The competitive position of RAC Motoring Services in terms of its operations-based strengths or weaknesses
The strengths of the RAC Motoring services includes being a trusted brand with a high market end, and visible, high-tech control centers. Also, it uses highly skilled loyal patrols for customer rescues. Weaknesses include slow phone and roadside without a response guarantee. That is in addition to expensive, perceived traditional like a club, and inconsistent quality of services.
The advantages and disadvantages of the current cell-focused service management structure
Advantages include simplicity and convenience for the operations staff to dispatch patrols to customers with set tight location boundaries that reduce patrol travel time and distance. The disadvantage is the existence of adjacent cells with different queue time with random breakdowns. The solution is to provide the patrols with more direct contact lines with the managers at lower costs compared with the current hierarchical approach with new leading patrols with associated responsibilities, making it more effective.
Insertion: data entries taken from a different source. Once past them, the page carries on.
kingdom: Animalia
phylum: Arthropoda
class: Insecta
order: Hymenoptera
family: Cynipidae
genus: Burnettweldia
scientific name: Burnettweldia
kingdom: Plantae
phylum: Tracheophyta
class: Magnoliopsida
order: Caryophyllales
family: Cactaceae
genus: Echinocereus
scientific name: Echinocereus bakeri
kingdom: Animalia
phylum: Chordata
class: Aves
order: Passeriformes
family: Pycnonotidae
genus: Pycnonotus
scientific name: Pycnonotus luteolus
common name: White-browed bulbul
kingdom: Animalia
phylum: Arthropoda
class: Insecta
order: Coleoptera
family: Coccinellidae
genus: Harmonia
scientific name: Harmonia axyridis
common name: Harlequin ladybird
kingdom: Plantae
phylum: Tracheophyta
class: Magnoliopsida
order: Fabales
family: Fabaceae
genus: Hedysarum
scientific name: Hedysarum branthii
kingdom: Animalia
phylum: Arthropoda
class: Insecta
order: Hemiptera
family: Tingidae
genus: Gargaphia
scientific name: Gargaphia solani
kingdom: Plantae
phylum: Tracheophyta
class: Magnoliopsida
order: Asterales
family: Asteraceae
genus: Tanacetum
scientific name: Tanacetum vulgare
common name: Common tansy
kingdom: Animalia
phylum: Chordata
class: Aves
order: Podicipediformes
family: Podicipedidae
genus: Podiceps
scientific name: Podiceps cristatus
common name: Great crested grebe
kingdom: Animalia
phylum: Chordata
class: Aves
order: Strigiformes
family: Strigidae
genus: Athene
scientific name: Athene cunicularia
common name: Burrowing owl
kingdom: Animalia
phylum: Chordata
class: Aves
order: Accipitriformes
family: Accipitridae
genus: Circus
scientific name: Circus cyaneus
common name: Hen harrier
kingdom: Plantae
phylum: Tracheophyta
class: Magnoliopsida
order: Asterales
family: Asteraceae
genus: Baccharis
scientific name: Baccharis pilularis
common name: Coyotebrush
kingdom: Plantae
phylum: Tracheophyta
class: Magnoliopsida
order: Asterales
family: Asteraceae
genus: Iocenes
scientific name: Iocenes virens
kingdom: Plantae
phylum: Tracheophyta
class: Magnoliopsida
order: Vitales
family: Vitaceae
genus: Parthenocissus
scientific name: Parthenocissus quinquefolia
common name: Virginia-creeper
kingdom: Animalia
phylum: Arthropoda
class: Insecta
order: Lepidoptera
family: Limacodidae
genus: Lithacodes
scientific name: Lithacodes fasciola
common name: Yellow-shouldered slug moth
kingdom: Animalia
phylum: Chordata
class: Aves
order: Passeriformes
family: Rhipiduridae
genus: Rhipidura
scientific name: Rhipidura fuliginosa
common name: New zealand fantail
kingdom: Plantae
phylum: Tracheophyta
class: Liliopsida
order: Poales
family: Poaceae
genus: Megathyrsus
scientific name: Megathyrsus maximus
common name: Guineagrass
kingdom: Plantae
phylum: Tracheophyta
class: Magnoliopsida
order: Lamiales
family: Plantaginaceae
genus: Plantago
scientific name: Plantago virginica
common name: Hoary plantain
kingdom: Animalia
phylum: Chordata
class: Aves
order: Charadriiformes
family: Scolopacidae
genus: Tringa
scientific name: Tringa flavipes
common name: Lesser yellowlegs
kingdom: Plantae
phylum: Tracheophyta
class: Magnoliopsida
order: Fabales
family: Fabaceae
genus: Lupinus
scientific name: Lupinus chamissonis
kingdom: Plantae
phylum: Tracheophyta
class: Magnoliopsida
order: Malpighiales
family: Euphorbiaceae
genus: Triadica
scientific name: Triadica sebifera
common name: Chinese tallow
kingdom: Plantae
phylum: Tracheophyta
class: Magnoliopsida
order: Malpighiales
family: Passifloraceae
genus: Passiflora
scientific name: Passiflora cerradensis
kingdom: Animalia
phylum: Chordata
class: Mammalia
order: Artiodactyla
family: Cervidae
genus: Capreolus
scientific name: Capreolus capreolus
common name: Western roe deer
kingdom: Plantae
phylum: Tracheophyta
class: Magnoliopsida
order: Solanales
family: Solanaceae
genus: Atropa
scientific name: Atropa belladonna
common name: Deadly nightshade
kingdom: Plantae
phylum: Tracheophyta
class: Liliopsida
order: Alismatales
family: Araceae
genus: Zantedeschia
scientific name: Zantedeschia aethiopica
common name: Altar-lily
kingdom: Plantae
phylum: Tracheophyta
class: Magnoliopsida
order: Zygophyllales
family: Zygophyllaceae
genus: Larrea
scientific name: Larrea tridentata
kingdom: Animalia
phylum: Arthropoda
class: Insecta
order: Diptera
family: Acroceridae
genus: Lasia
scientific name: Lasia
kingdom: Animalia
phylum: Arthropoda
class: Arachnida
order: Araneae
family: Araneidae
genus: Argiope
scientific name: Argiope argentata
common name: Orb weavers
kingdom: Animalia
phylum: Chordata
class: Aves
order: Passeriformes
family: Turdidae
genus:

The redesign opportunities of the employment contracts, payment systems, and working practices
By replacing stand-by to reduce overtime payments, reducing dependence on contracts, taking over control of Patrol’s working hours, rewarding patrols for flexibility, pay constant salaries to the patrols irrespective of working hours, complying with the European Working Times Directive (EWTD), and eliminating non-compliance stand-by time. That is in addition to effectively managing the new annualized Roster.
Recommendations for an implementation plan
The overall recommendations included radical design changes with the union that lead to an excellent working team, with honesty being the core value. That reduced labor turnover to 6%, with the scheme saving RAC £6m a year by lowering the use of contractors. That was in addition to the patrols increasing their total earnings by £2m, with individuals, with an increase of Customer Service Index for quality for the next 17 months consecutively. That is because of the RAC patrol’s attendance and quick response time.
References
Chambers, S. (2003). Case 20 RAC Motoring Services. In R. Johnston (Ed.), Cases in Operations Management (3rd ed., pp. 112–115). Prentice Hall.